In another head-scratching maneuver, the group endorsed cap-and-trade legislation that many analysts argue will broadly increase the tax burden, while undermining economic growth and employment prospects – the bill even lacks for Democratic supporters in Congress. And with a jobless rate of 17 percent and rising, African-Americans can ill-afford this type of policy solution.

As Star Parker, a prominent conservative commentator noted recently, the NAACP is suffering from a conundrum that happens to organizations that outlive the ostensible purpose for its creation. “What happens when those problems get solved?” Ms. Parker asked. “The organization closes. The organization shifts focus to new problems. Or it [exists] to perpetuate itself and sustain the power and income of those whom it employs and who have political interests in its existence.”

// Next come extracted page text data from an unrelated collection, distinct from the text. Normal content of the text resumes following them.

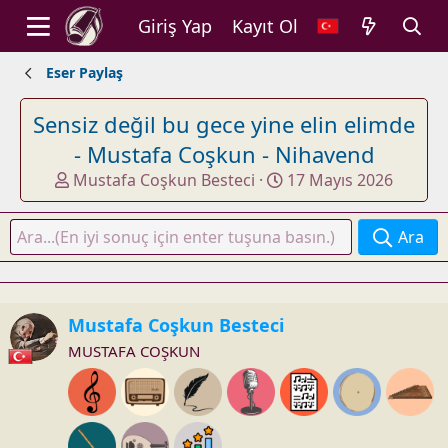
Giriş Yap
Kayıt Ol
Eser Paylaş
Sensiz değil bu gece yine elin elimde
- Mustafa Coşkun - Nihavend
K
B
Mustafa Coşkun Besteci
17 Mayıs 2026
o
a
n
ş
Ara
u
l
y
a
u
n
b
g
Mustafa Coşkun Besteci
a
ı
MUSTAFA COŞKUN
ş
ç
l
t
a
a
t
r
a
i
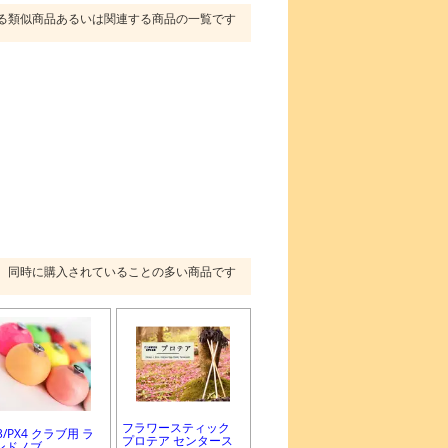
る類似商品あるいは関連する商品の一覧です
同時に購入されていることの多い商品です
フラワースティック
3/PX4 クラブ用 ラ
プロテア センタース
ンドノブ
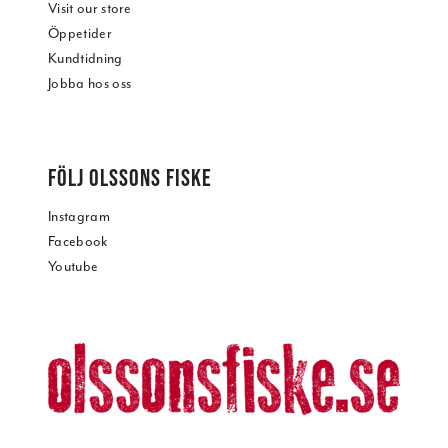
Visit our store
Öppetider
Kundtidning
Jobba hos oss
FÖLJ OLSSONS FISKE
Instagram
Facebook
Youtube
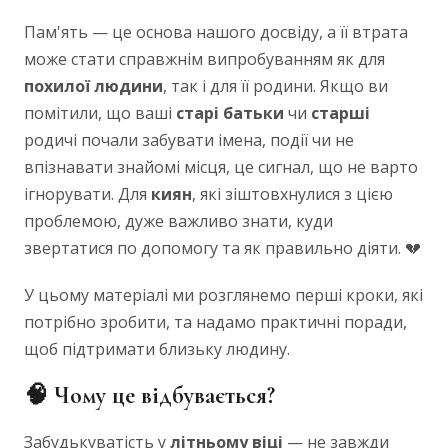
Пам'ять — це основа нашого досвіду, а її втрата
може стати справжнім випробуванням як для
похилої людини
, так і для її родини. Якщо ви
помітили, що ваші
старі
батьки
чи
старші
родичі почали забувати імена, події чи не
впізнавати знайомі місця, це сигнал, що не варто
ігнорувати. Для
киян
, які зіштовхнулися з цією
проблемою, дуже важливо знати, куди
звертатися по допомогу та як правильно діяти. 💔
У цьому матеріалі ми розглянемо перші кроки, які
потрібно зробити, та надамо практичні поради,
щоб підтримати близьку людину.
🧠 Чому це відбувається?
Забудькуватість у
літньому віці
— не завжди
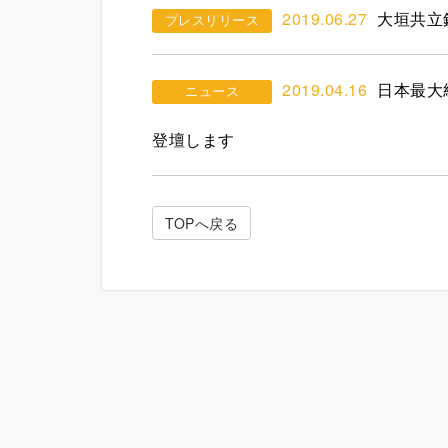
2019.06.27
大垣共立
プレスリリース
2019.04.16
日本最大
ニュース
登壇します
TOPへ戻る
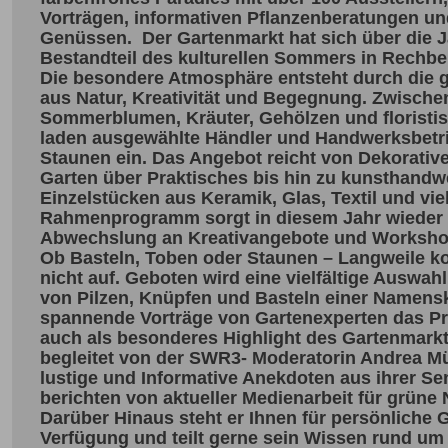
Vorträgen, informativen Pflanzenberatungen un
Genüssen. Der Gartenmarkt hat sich über die J
Bestandteil des kulturellen Sommers in Rechbe
Die besondere Atmosphäre entsteht durch die 
aus Natur, Kreativität und Begegnung. Zwische
Sommerblumen, Kräuter, Gehölzen und florist
laden ausgewählte Händler und Handwerksbetr
Staunen ein. Das Angebot reicht von Dekorativ
Garten über Praktisches bis hin zu kunsthandw
Einzelstücken aus Keramik, Glas, Textil und vi
Rahmenprogramm sorgt in diesem Jahr wieder 
Abwechslung an Kreativangebote und Workshop
Ob Basteln, Toben oder Staunen – Langweile ko
nicht auf. Geboten wird eine vielfältige Auswah
von Pilzen, Knüpfen und Basteln einer Namens
spannende Vorträge von Gartenexperten das P
auch als besonderes Highlight des Gartenmarkt
begleitet von der SWR3- Moderatorin Andrea Mül
lustige und Informative Anekdoten aus ihrer 
berichten von aktueller Medienarbeit für grüne 
Darüber Hinaus steht er Ihnen für persönliche 
Verfügung und teilt gerne sein Wissen rund um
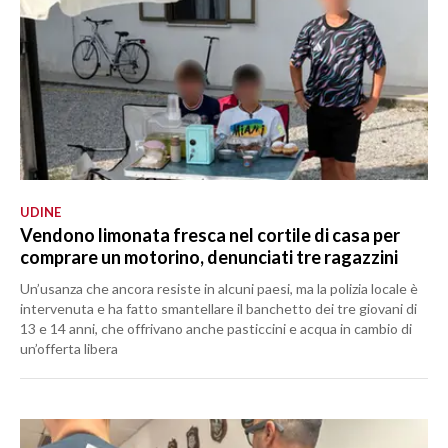
UDINE
Vendono limonata fresca nel cortile di casa per
comprare un motorino, denunciati tre ragazzini
Un’usanza che ancora resiste in alcuni paesi, ma la polizia locale è
intervenuta e ha fatto smantellare il banchetto dei tre giovani di
13 e 14 anni, che offrivano anche pasticcini e acqua in cambio di
un’offerta libera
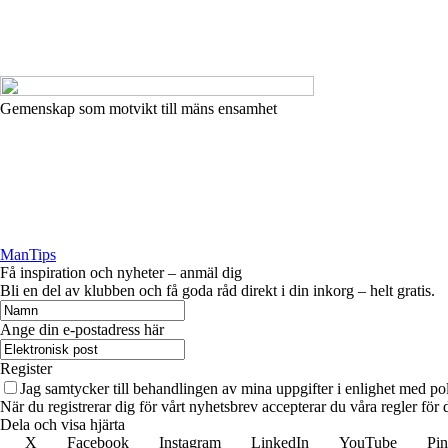
Gemenskap som motvikt till mäns ensamhet
ManTips
Få inspiration och nyheter – anmäl dig
Bli en del av klubben och få goda råd direkt i din inkorg – helt gratis.
Ange din e-postadress här
Register
Jag samtycker till behandlingen av mina uppgifter i enlighet med po
När du registrerar dig för vårt nyhetsbrev accepterar du våra regler fö
Dela och visa hjärta
X
Facebook
Instagram
LinkedIn
YouTube
Pin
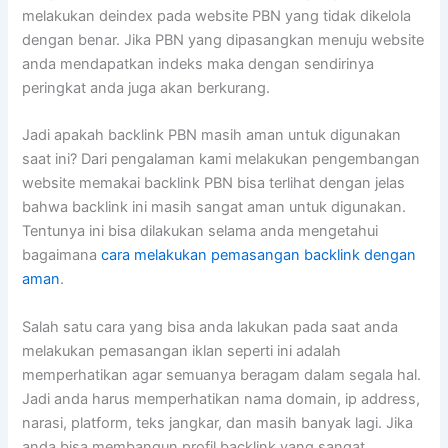
melakukan deindex pada website PBN yang tidak dikelola
dengan benar. Jika PBN yang dipasangkan menuju website
anda mendapatkan indeks maka dengan sendirinya
peringkat anda juga akan berkurang.
Jadi apakah backlink PBN masih aman untuk digunakan
saat ini? Dari pengalaman kami melakukan pengembangan
website memakai backlink PBN bisa terlihat dengan jelas
bahwa backlink ini masih sangat aman untuk digunakan.
Tentunya ini bisa dilakukan selama anda mengetahui
bagaimana
cara melakukan pemasangan backlink dengan
aman
.
Salah satu cara yang bisa anda lakukan pada saat anda
melakukan pemasangan iklan seperti ini adalah
memperhatikan agar semuanya beragam dalam segala hal.
Jadi anda harus memperhatikan nama domain, ip address,
narasi, platform, teks jangkar, dan masih banyak lagi. Jika
anda bisa membangun profil backlink yang sangat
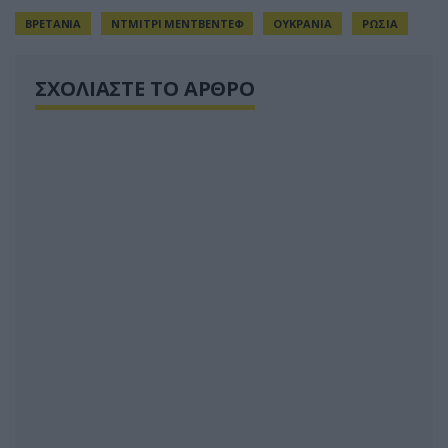
ΒΡΕΤΑΝΙΑ
ΝΤΜΙΤΡΙ ΜΕΝΤΒΕΝΤΕΦ
ΟΥΚΡΑΝΙΑ
ΡΩΣΙΑ
ΣΧΟΛΙΑΣΤΕ ΤΟ ΑΡΘΡΟ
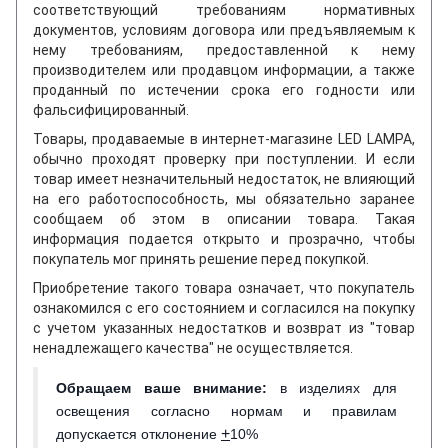
соответствующий требованиям нормативных
документов, условиям договора или предъявляемым к
нему требованиям, предоставленной к нему
производителем или продавцом информации, а также
проданный по истечении срока его годности или
фальсифицированный.
Товары, продаваемые в интернет-магазине LED LAMPA,
обычно проходят проверку при поступлении. И если
товар имеет незначительный недостаток, не влияющий
на его работоспособность, мы обязательно заранее
сообщаем об этом в описании товара. Такая
информация подается открыто и прозрачно, чтобы
покупатель мог принять решение перед покупкой.
Приобретение такого товара означает, что покупатель
ознакомился с его состоянием и согласился на покупку
с учетом указанных недостатков и возврат из "товар
ненадлежащего качества" не осуществляется.
Обращаем ваше внимание
:
в изделиях для
освещения согласно нормам и правилам
+
допускается отклонение
10%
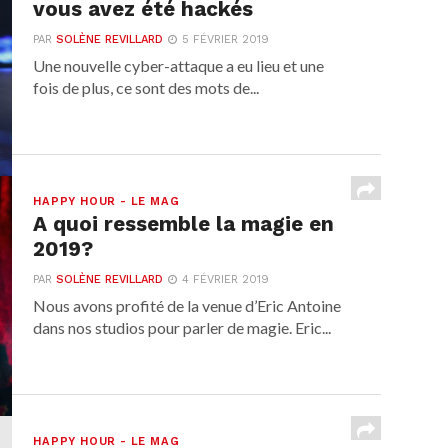
vous avez été hackés
PAR
SOLÈNE REVILLARD
5 FÉVRIER 2019
Une nouvelle cyber-attaque a eu lieu et une
fois de plus, ce sont des mots de...
HAPPY HOUR - LE MAG
A quoi ressemble la magie en
2019?
PAR
SOLÈNE REVILLARD
4 FÉVRIER 2019
Nous avons profité de la venue d’Eric Antoine
dans nos studios pour parler de magie. Eric...
HAPPY HOUR - LE MAG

The latter scenario is what best defines the modern-day NAACP. The organization’s value proposition is questionable at best during a time when what ails the black community is less political than existential. Its actions over the last several years indicate a growing disjunction between its stated principles and what is best for the African-American community. The NAACP would be better served by advancing the best interests of its constituents, or confront the likelihood of permanent and well-deserved irrelevancy.